**Task prompt**
Write out the records again, exactly, leaving none out.

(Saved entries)
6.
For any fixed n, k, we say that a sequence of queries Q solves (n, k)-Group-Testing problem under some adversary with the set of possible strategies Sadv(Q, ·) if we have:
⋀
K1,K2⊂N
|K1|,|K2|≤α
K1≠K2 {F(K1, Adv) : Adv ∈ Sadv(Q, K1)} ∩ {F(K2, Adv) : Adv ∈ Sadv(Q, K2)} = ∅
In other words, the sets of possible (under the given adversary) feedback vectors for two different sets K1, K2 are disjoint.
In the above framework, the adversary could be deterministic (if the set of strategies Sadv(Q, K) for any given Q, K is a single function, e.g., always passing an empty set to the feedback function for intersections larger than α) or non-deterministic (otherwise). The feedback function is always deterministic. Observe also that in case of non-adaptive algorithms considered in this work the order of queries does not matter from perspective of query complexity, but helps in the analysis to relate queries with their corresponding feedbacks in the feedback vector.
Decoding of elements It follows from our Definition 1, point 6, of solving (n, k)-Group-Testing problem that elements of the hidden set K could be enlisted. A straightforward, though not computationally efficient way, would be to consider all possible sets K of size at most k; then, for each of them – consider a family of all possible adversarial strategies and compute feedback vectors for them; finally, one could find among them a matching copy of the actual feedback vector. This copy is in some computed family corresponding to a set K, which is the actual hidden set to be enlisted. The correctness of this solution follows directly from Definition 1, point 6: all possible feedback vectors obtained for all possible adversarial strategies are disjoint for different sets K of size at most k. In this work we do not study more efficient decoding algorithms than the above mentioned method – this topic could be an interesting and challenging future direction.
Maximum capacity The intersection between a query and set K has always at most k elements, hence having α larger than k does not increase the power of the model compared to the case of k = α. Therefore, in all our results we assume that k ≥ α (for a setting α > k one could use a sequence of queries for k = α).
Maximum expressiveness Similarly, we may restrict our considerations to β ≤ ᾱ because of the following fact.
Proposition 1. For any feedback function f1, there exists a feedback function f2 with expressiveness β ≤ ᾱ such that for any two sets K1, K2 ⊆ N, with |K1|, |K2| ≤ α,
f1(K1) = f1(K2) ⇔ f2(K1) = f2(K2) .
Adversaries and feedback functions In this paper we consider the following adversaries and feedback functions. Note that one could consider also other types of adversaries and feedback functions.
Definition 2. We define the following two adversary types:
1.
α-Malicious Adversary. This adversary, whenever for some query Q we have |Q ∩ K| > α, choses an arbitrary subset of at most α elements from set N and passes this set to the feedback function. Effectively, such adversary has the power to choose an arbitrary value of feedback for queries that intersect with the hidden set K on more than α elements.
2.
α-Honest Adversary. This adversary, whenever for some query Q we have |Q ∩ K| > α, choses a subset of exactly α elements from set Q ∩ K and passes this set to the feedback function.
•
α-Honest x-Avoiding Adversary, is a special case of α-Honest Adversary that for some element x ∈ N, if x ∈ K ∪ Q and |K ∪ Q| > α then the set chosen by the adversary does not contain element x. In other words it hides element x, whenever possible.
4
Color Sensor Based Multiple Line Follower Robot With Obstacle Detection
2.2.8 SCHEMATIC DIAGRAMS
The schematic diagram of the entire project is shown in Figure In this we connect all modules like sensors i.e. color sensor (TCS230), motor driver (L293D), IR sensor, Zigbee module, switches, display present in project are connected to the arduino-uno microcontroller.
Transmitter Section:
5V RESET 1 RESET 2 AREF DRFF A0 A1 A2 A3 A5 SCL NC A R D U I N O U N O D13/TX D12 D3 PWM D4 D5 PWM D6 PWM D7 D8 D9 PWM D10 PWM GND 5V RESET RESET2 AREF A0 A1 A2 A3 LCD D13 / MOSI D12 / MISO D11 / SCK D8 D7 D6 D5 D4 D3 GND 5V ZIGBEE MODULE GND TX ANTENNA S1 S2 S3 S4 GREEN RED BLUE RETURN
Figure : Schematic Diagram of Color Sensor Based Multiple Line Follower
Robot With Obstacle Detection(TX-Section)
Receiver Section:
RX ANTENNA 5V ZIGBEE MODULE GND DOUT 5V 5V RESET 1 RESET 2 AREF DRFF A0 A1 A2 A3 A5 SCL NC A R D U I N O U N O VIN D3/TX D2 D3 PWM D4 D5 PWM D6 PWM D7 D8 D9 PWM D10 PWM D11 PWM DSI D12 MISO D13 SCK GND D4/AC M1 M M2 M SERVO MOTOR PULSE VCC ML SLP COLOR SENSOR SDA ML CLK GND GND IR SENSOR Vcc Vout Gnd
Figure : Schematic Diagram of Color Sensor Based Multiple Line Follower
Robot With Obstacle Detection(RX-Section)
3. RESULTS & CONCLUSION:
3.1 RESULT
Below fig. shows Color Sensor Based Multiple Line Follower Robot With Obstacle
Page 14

**Solution**
6.
For any fixed n, k, we say that a sequence of queries Q solves (n, k)-Group-Testing problem under some adversary with the set of possible strategies Sadv(Q, ·) if we have:
⋀
K1,K2⊂N
|K1|,|K2|≤α
K1≠K2 {F(K1, Adv) : Adv ∈ Sadv(Q, K1)} ∩ {F(K2, Adv) : Adv ∈ Sadv(Q, K2)} = ∅
In other words, the sets of possible (under the given adversary) feedback vectors for two different sets K1, K2 are disjoint.
In the above framework, the adversary could be deterministic (if the set of strategies Sadv(Q, K) for any given Q, K is a single function, e.g., always passing an empty set to the feedback function for intersections larger than α) or non-deterministic (otherwise). The feedback function is always deterministic. Observe also that in case of non-adaptive algorithms considered in this work the order of queries does not matter from perspective of query complexity, but helps in the analysis to relate queries with their corresponding feedbacks in the feedback vector.
Decoding of elements It follows from our Definition 1, point 6, of solving (n, k)-Group-Testing problem that elements of the hidden set K could be enlisted. A straightforward, though not computationally efficient way, would be to consider all possible sets K of size at most k; then, for each of them – consider a family of all possible adversarial strategies and compute feedback vectors for them; finally, one could find among them a matching copy of the actual feedback vector. This copy is in some computed family corresponding to a set K, which is the actual hidden set to be enlisted. The correctness of this solution follows directly from Definition 1, point 6: all possible feedback vectors obtained for all possible adversarial strategies are disjoint for different sets K of size at most k. In this work we do not study more efficient decoding algorithms than the above mentioned method – this topic could be an interesting and challenging future direction.
Maximum capacity The intersection between a query and set K has always at most k elements, hence having α larger than k does not increase the power of the model compared to the case of k = α. Therefore, in all our results we assume that k ≥ α (for a setting α > k one could use a sequence of queries for k = α).
Maximum expressiveness Similarly, we may restrict our considerations to β ≤ ᾱ because of the following fact.
Proposition 1. For any feedback function f1, there exists a feedback function f2 with expressiveness β ≤ ᾱ such that for any two sets K1, K2 ⊆ N, with |K1|, |K2| ≤ α,
f1(K1) = f1(K2) ⇔ f2(K1) = f2(K2) .
Adversaries and feedback functions In this paper we consider the following adversaries and feedback functions. Note that one could consider also other types of adversaries and feedback functions.
Definition 2. We define the following two adversary types:
1.
α-Malicious Adversary. This adversary, whenever for some query Q we have |Q ∩ K| > α, choses an arbitrary subset of at most α elements from set N and passes this set to the feedback function. Effectively, such adversary has the power to choose an arbitrary value of feedback for queries that intersect with the hidden set K on more than α elements.
2.
α-Honest Adversary. This adversary, whenever for some query Q we have |Q ∩ K| > α, choses a subset of exactly α elements from set Q ∩ K and passes this set to the feedback function.
•
α-Honest x-Avoiding Adversary, is a special case of α-Honest Adversary that for some element x ∈ N, if x ∈ K ∪ Q and |K ∪ Q| > α then the set chosen by the adversary does not contain element x. In other words it hides element x, whenever possible.
4
Color Sensor Based Multiple Line Follower Robot With Obstacle Detection
2.2.8 SCHEMATIC DIAGRAMS
The schematic diagram of the entire project is shown in Figure In this we connect all modules like sensors i.e. color sensor (TCS230), motor driver (L293D), IR sensor, Zigbee module, switches, display present in project are connected to the arduino-uno microcontroller.
Transmitter Section:
5V RESET 1 RESET 2 AREF DRFF A0 A1 A2 A3 A5 SCL NC A R D U I N O U N O D13/TX D12 D3 PWM D4 D5 PWM D6 PWM D7 D8 D9 PWM D10 PWM GND 5V RESET RESET2 AREF A0 A1 A2 A3 LCD D13 / MOSI D12 / MISO D11 / SCK D8 D7 D6 D5 D4 D3 GND 5V ZIGBEE MODULE GND TX ANTENNA S1 S2 S3 S4 GREEN RED BLUE RETURN
Figure : Schematic Diagram of Color Sensor Based Multiple Line Follower
Robot With Obstacle Detection(TX-Section)
Receiver Section:
RX ANTENNA 5V ZIGBEE MODULE GND DOUT 5V 5V RESET 1 RESET 2 AREF DRFF A0 A1 A2 A3 A5 SCL NC A R D U I N O U N O VIN D3/TX D2 D3 PWM D4 D5 PWM D6 PWM D7 D8 D9 PWM D10 PWM D11 PWM DSI D12 MISO D13 SCK GND D4/AC M1 M M2 M SERVO MOTOR PULSE VCC ML SLP COLOR SENSOR SDA ML CLK GND GND IR SENSOR Vcc Vout Gnd
Figure : Schematic Diagram of Color Sensor Based Multiple Line Follower
Robot With Obstacle Detection(RX-Section)
3. RESULTS & CONCLUSION:
3.1 RESULT
Below fig. shows Color Sensor Based Multiple Line Follower Robot With Obstacle
Page 14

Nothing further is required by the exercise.